Cosa sta accadendo
L’aumento è documentato in più paesi e riguarda diverse classi di farmaci, con andamenti differenti a seconda dell’età e del contesto sanitario.
Le spiegazioni proposte non si escludono.
Un riconoscimento maggiore di condizioni prima non identificate, che sarebbe un progresso: molti disturbi in età evolutiva restavano e restano non diagnosticati.
Un aumento reale del disagio, documentato in particolare per ansia e sintomi depressivi negli adolescenti.
E la carenza di alternative: dove i percorsi psicologici e psicoeducativi hanno liste d’attesa lunghe o non sono accessibili, la prescrizione diventa l’unica risposta disponibile in tempi utili.

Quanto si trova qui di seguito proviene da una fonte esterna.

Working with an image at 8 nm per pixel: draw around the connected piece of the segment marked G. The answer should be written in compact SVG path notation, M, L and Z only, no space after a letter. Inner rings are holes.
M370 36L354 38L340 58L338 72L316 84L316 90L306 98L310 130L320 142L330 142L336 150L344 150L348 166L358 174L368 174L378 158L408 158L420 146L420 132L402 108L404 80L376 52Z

È probabilmente il fattore più rilevante e il meno discusso.
Va aggiunto un elemento organizzativo: una quota crescente di prescrizioni avviene fuori dai servizi specialistici, e questo incide sull’appropriatezza e sul monitoraggio.

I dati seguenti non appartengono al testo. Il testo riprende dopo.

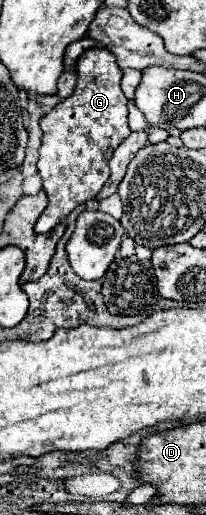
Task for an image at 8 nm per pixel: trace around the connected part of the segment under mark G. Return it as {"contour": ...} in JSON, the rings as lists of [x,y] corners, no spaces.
{"contour":[[[106,48],[86,50],[76,64],[78,84],[72,96],[60,100],[46,116],[40,118],[42,144],[38,172],[48,194],[48,206],[38,218],[34,230],[38,234],[50,232],[76,206],[96,198],[110,176],[108,162],[120,142],[130,134],[128,128],[128,100],[120,90],[122,70]]]}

Il nodo dell’appropriatezza
Le linee guida internazionali sono più caute di quanto la pratica suggerisca.
Per ansia e depressione in età evolutiva, l’indicazione prevalente è di iniziare con gli interventi psicologici, riservando il farmaco ai quadri più gravi o a chi non risponde.
Per il disturbo da deficit di attenzione e iperattività il quadro è diverso: i trattamenti farmacologici hanno evidenze consistenti sui sintomi centrali, e le raccomandazioni li includono, in genere all’interno di un intervento più ampio.

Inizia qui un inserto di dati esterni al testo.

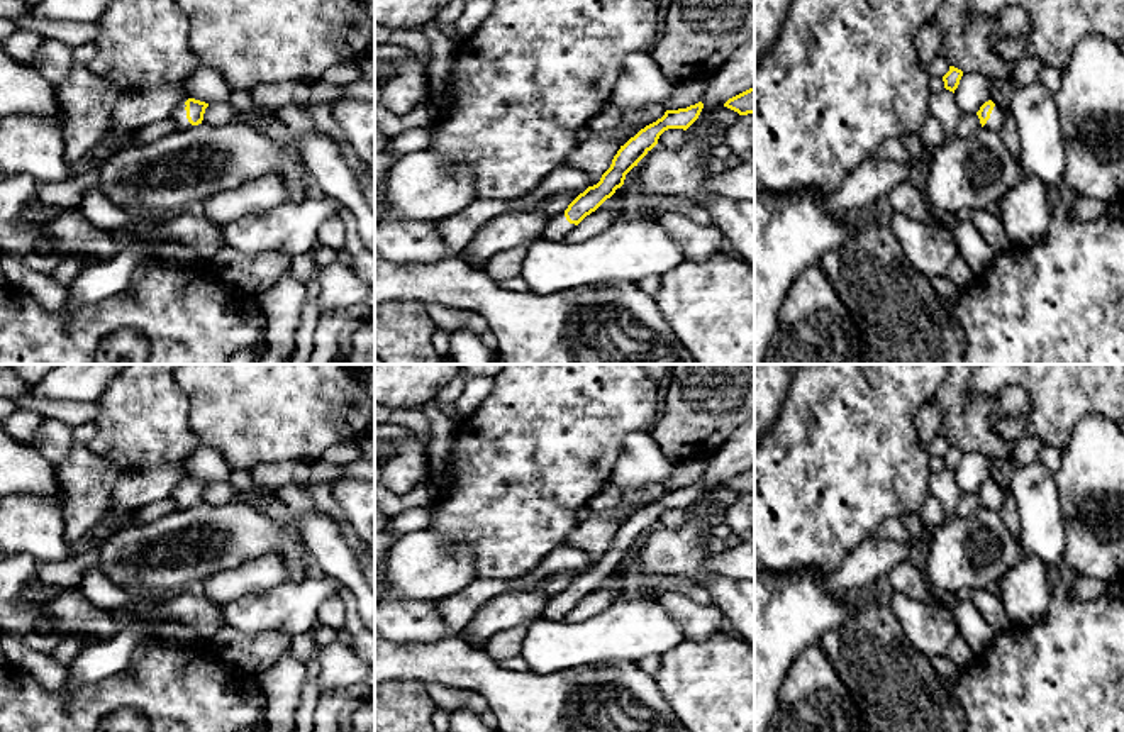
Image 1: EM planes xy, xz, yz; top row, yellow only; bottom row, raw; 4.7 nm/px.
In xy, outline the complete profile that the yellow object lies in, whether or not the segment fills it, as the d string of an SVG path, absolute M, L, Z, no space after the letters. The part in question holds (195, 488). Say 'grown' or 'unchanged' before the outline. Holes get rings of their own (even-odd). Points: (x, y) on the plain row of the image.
grown; M188 478L186 481L180 483L171 493L175 500L175 508L188 510L193 505L202 503L207 486L209 483L195 478Z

Va segnalato il problema dell’uso fuori indicazione: molti psicofarmaci non hanno un’autorizzazione specifica per l’età pediatrica, e vengono usati sulla base di evidenze ricavate dagli adulti. È una pratica legittima e regolata, ma richiede cautela e monitoraggio, e la base di dati specifici resta insufficiente.
E va detto ciò che spesso manca: il monitoraggio nel tempo (degli effetti, degli effetti indesiderati, e della necessità di proseguire) che è la parte più trascurata dell’intero percorso.
Cosa serve sapere
- Il farmaco non è un’alternativa all’intervento psicologico: nelle raccomandazioni sono complementari, e per molti quadri il secondo viene prima.
- Una diagnosi in età evolutiva richiede una valutazione multiprofessionale e la considerazione del contesto: scuola, famiglia, ambiente.
- Prima di attribuire i sintomi a un disturbo vanno escluse cause mediche e considerate condizioni come i disturbi del sonno, che producono quadri simili e sono frequentissimi in questa fascia d’età.
- Le domande legittime da porre al medico: perché questo farmaco, quali alternative esistono, quali effetti attendersi e in quanto tempo, come verrà monitorato, e per quanto è previsto.
- Non modificare né sospendere una terapia autonomamente, perché alcune sospensioni improvvise comportano rischi.
Un’ultima osservazione che riguarda il dibattito pubblico: presentare ogni prescrizione come medicalizzazione indebita produce un danno documentato, cioè il ritardo o il rifiuto di trattamenti utili per bambini che ne hanno bisogno. La cautela sull’appropriatezza e la difesa dell’accesso alle cure non sono in conflitto.
Domande frequenti
Perche le prescrizioni aumentano?
Per maggiore riconoscimento delle condizioni, aumento reale del disagio e carenza di alternative accessibili in tempi utili.
Il farmaco sostituisce la psicoterapia?
No: nelle raccomandazioni sono complementari, e per ansia e depressione in eta evolutiva l’indicazione prevalente e iniziare con gli interventi psicologici.
Cosa significa uso fuori indicazione?
Che il farmaco non ha un’autorizzazione specifica per l’eta pediatrica. E una pratica regolata, ma richiede cautela e monitoraggio.
Cosa chiedere al medico?
Perche questo farmaco, quali alternative esistono, quali effetti attendersi e in quanto tempo, come verra monitorato e per quanto tempo e previsto.